Hidup yang tak berjalan sesuai keinginan memang menyebalkan. Tapi, coba tengok sekali lagi, apa ada bagian yang terlewatkan, apa ada hikmah yang tak tertangkap oleh nalar.
Satu bulan pertama cukup berat buat Ana, sekelas dengan Kinanti yang sama sekali tak ingin membalas senyuman dari Ana. Ana masih berusaha merubah keadaan, meski dengan hal kecil berupa senyuman. Tapi Kinanti benar-benar tak ingin memperbaikinya. Mungkin di benak Kinanti, persahabatan keduanya sudah benar-benar berakhir.
Di tambah lagi, kehadiran Melly dan Netty yang duduk persis di depan Ana dan Zara. Bukan member Dessy Cs namanya, jika tidak usil. Ada saja kelakuan menyebalkan dari mereka. Mengolok-olok Zara nyaris setiap hari, meremehkan siswa lain yang salah menjawab soal. Padahal mereka juga belum tentu bisa menjawab. Dan dengan sengaja mendorong kursi kebelakang, agar meja Ana dan Zara bergeser semakin sempit, dan mengacaukan tulisan Ana. Jika sedang kesal, Ana membalas dengan mendorong keras kursi Melly dan Netty dengan kakinya. Dan terjadilah pertikaian kecil.
Beruntungnya, tak ada perkelahian yang lebih dari keusilan mereka. Sepertinya mereka masih menimbang-nimbang untuk mengusili Ana lagi.
Namun, kian hari semua itu terasa biasa bagi Ana. Seperti makanan sehari-hari. Meski pahit tetap harus ditelan. Ana masih bersyukur, Tuhan masih memberinya penghiburan di saat dua orang terdekatnya pergi. Ada Zara yang kini lebih sering bersama Ana. Gadis pendiam ini sekarang sudah mulai banyak bicara.

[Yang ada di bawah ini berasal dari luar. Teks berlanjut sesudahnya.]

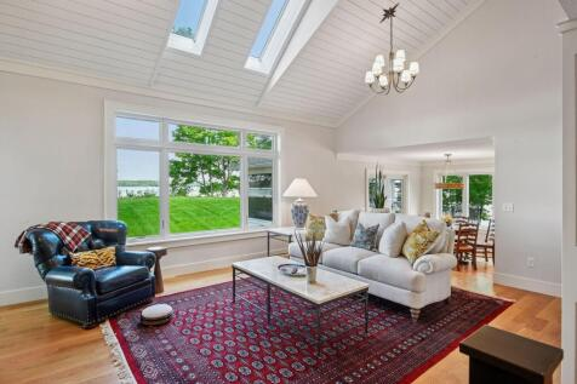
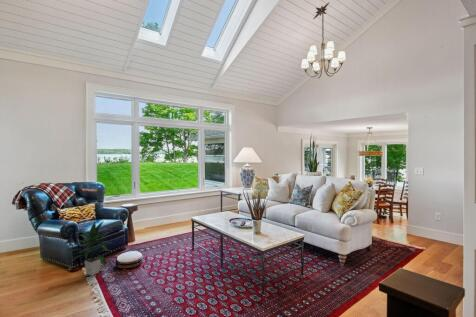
+ indoor plant [68,220,114,277]
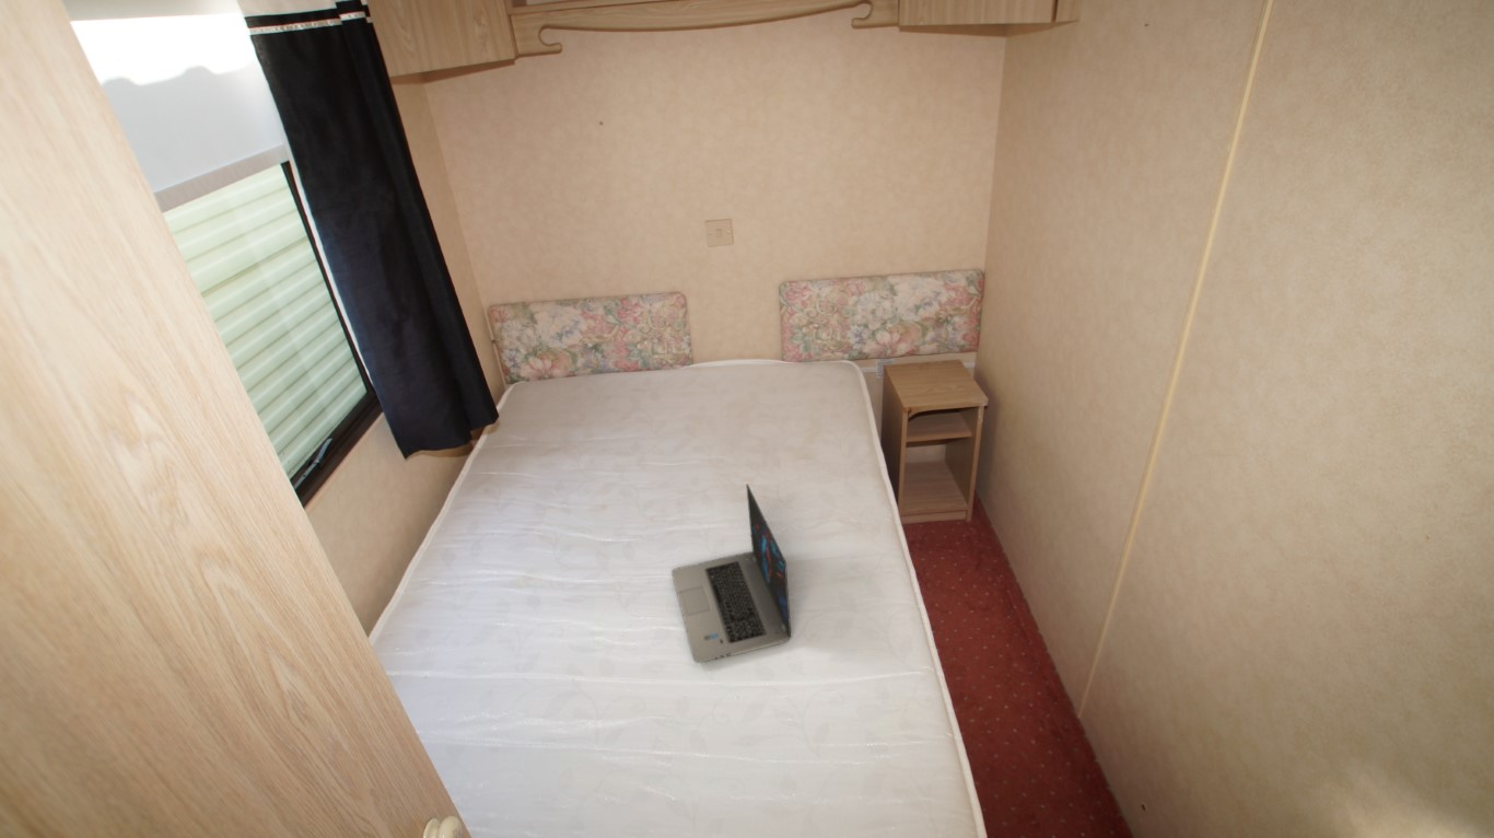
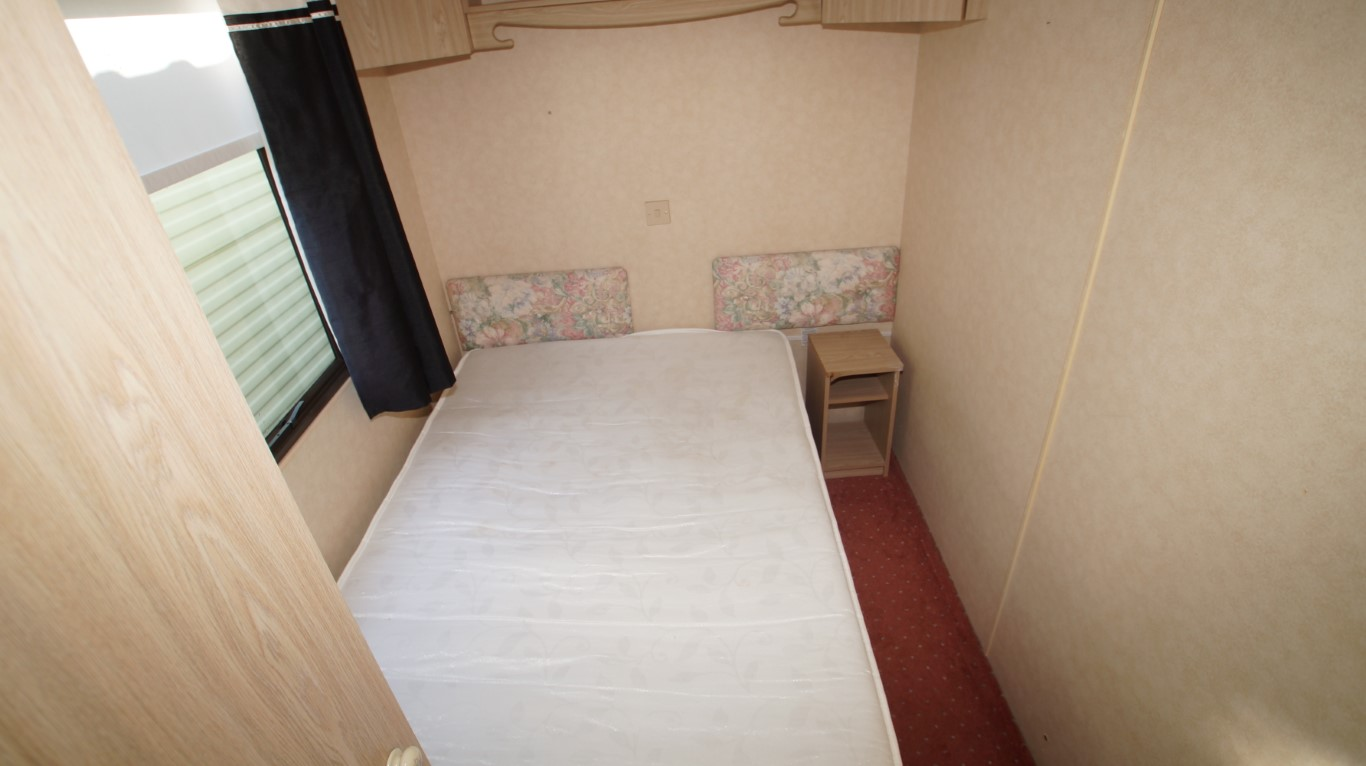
- laptop [670,482,792,664]
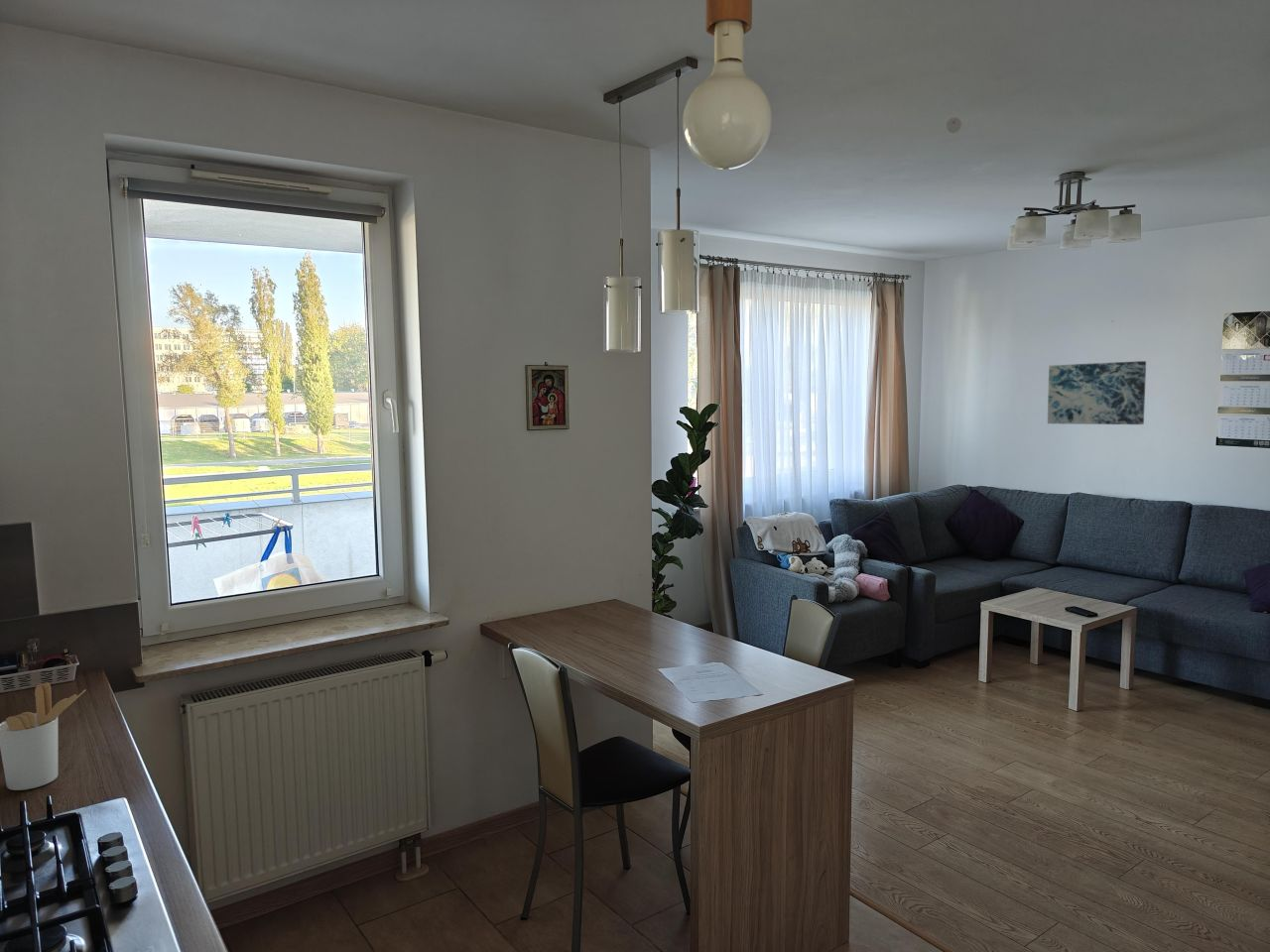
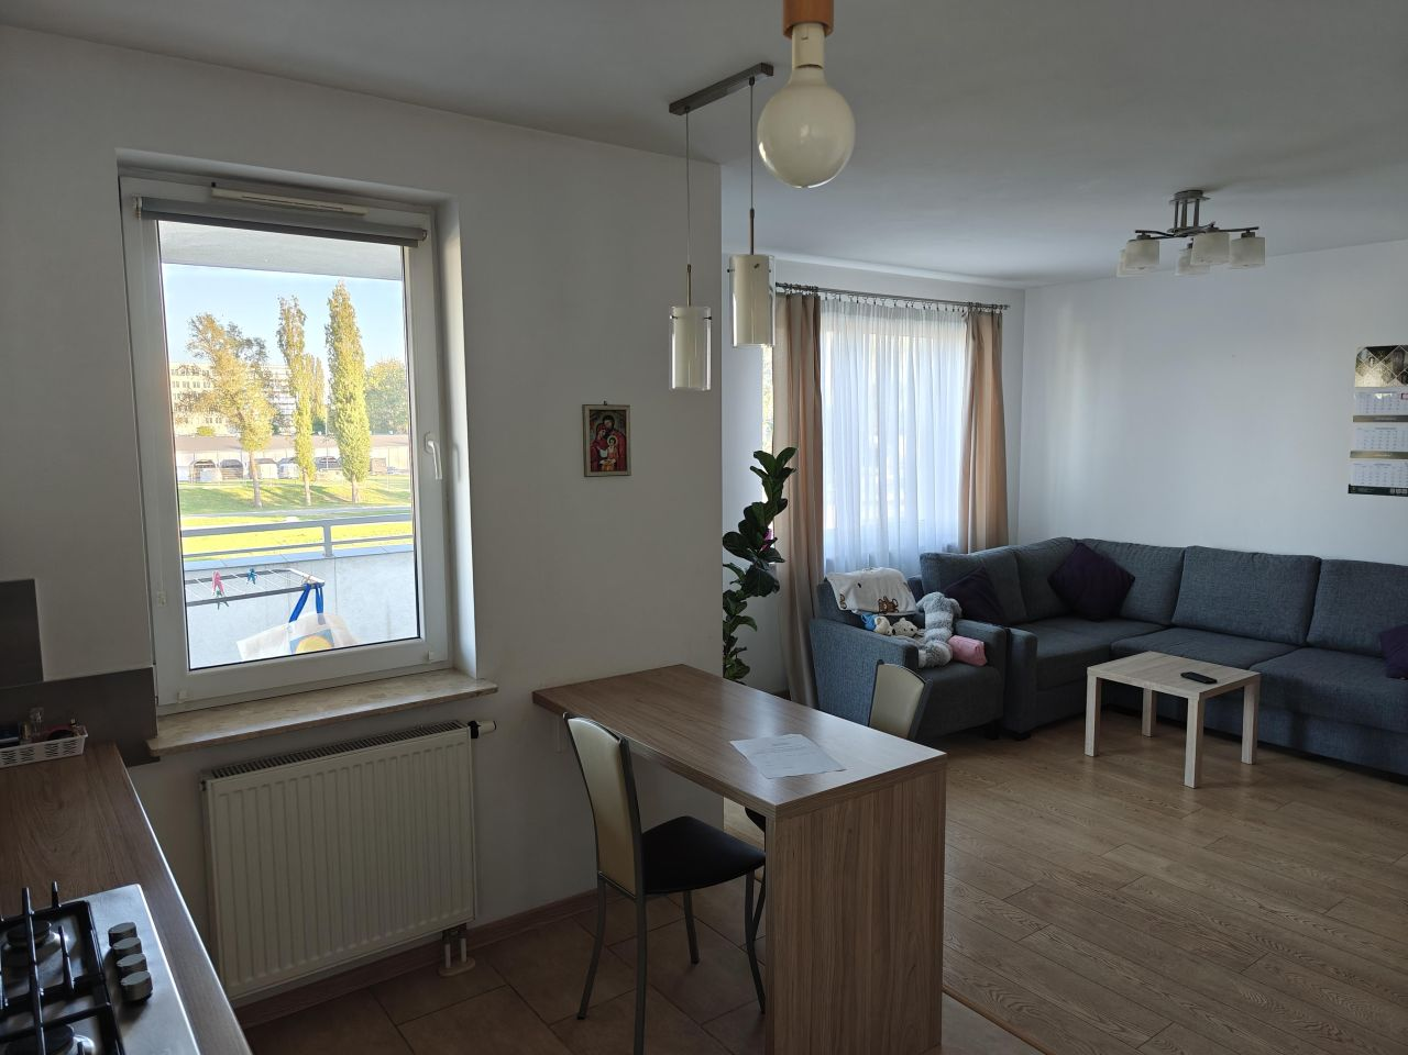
- eyeball [945,116,962,134]
- wall art [1047,360,1147,425]
- utensil holder [0,682,86,791]
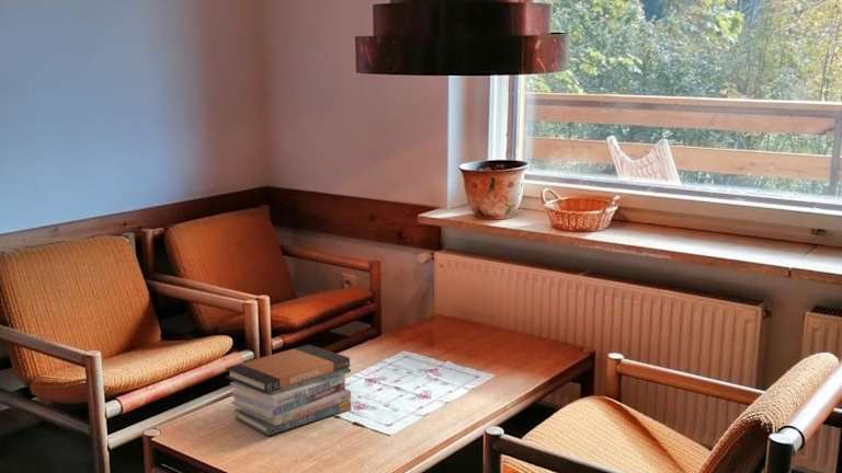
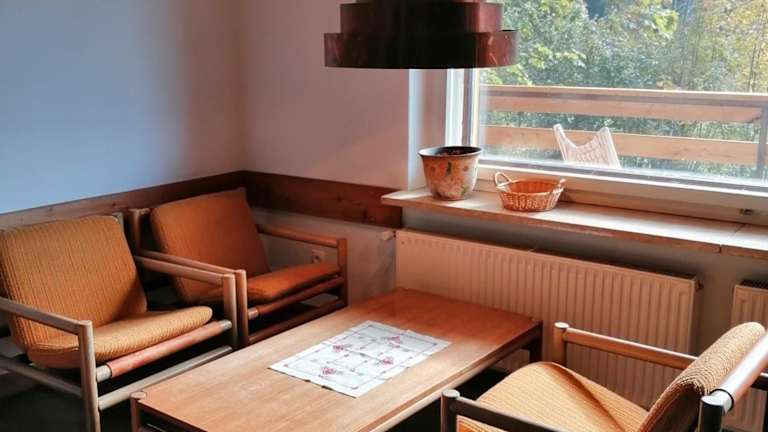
- book stack [225,344,352,437]
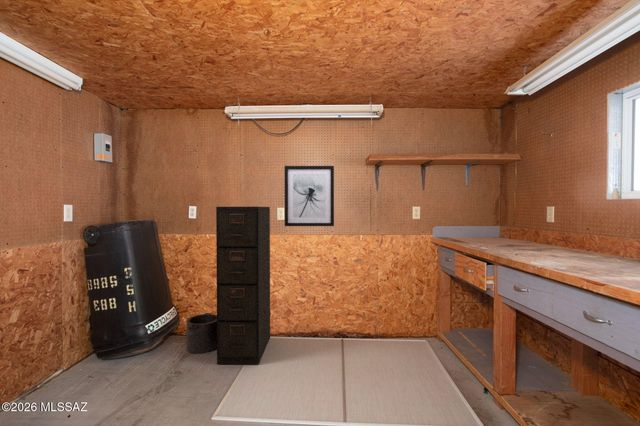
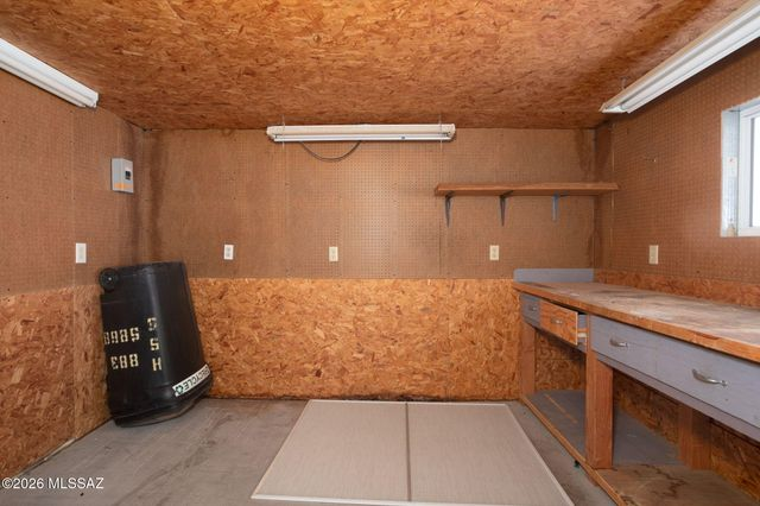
- filing cabinet [215,206,271,365]
- wall art [284,165,335,227]
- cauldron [185,312,217,354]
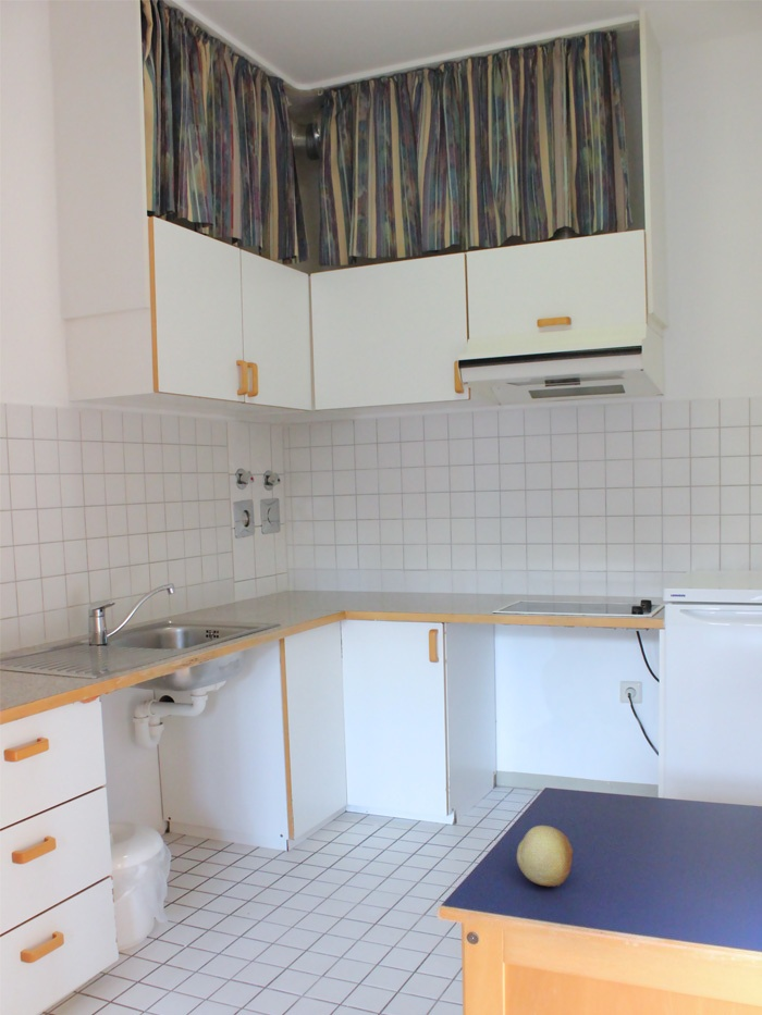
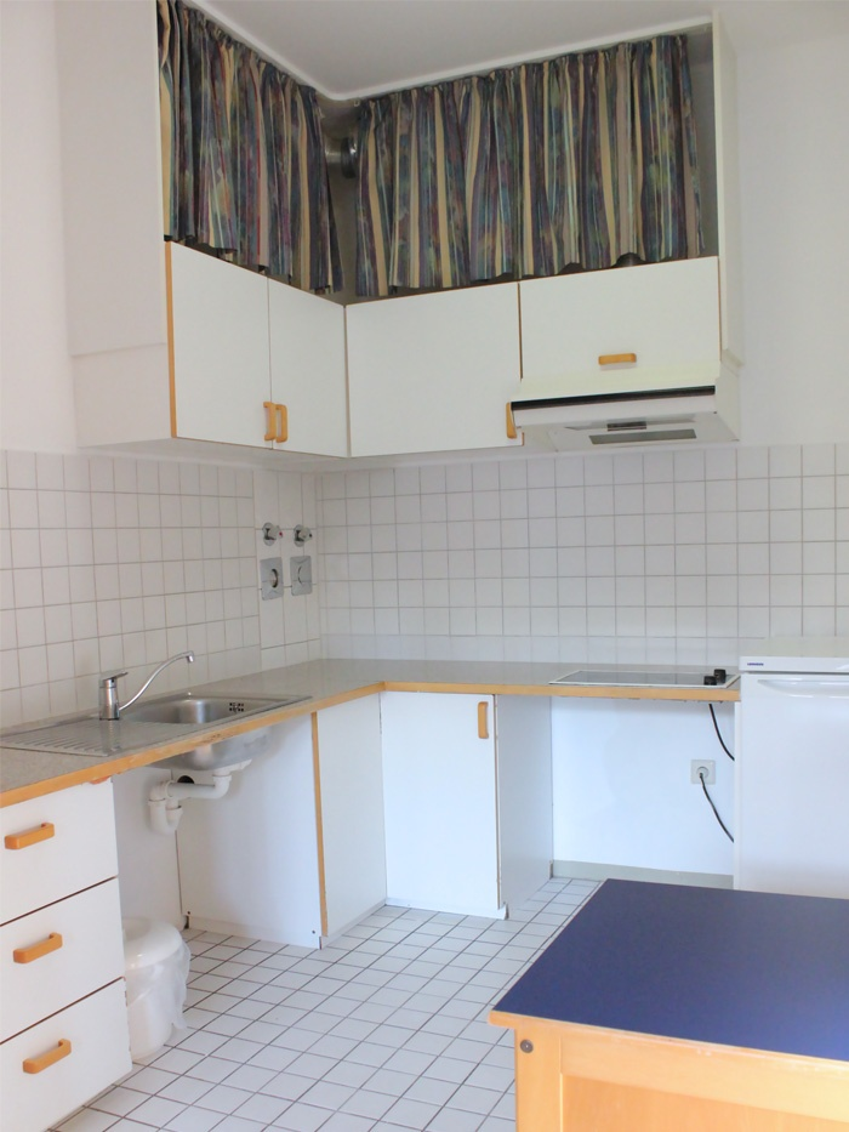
- fruit [516,825,575,888]
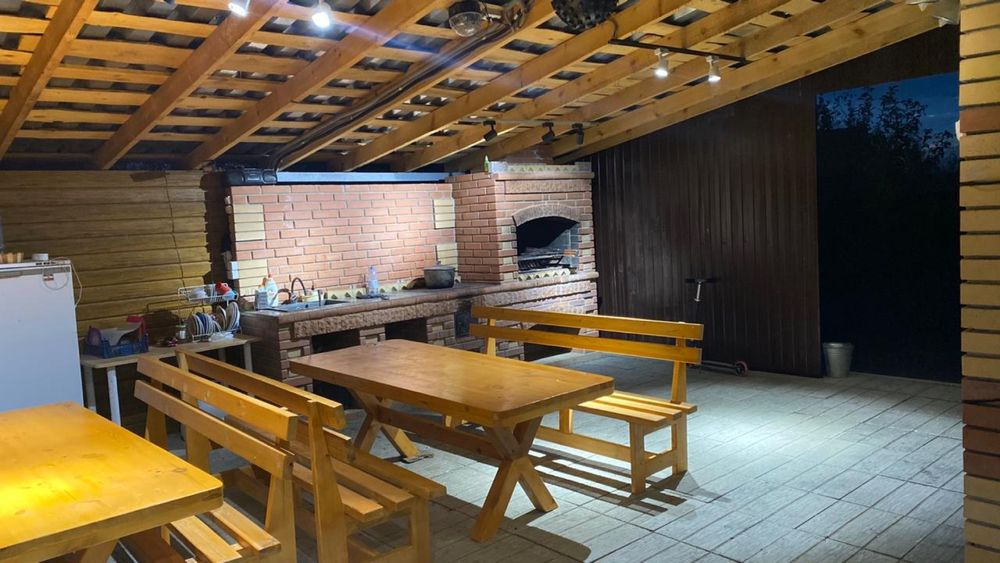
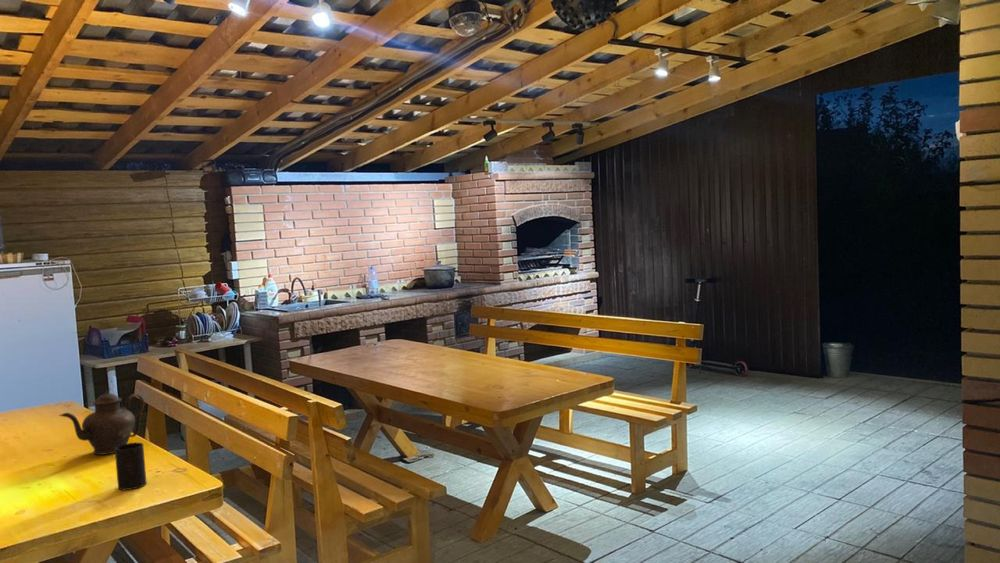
+ teapot [58,389,145,456]
+ cup [114,442,147,491]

Siang ini, saat bel pulang berdering keras, semua siswa berhambur keluar. Berebut jalan ingin segera keluar kelas menghirup udara segar setelah seharian otaknya dipakai berfikir keras. Ngebul.
“Zara, aku ke toilet dulu, ya. Kamu ga usah ikut. Duluan aja.”
Ana tidak seperti siswi kebanyakan yang suka berbondong-bondong ke toilet. Baginya toilet itu ruang privasi.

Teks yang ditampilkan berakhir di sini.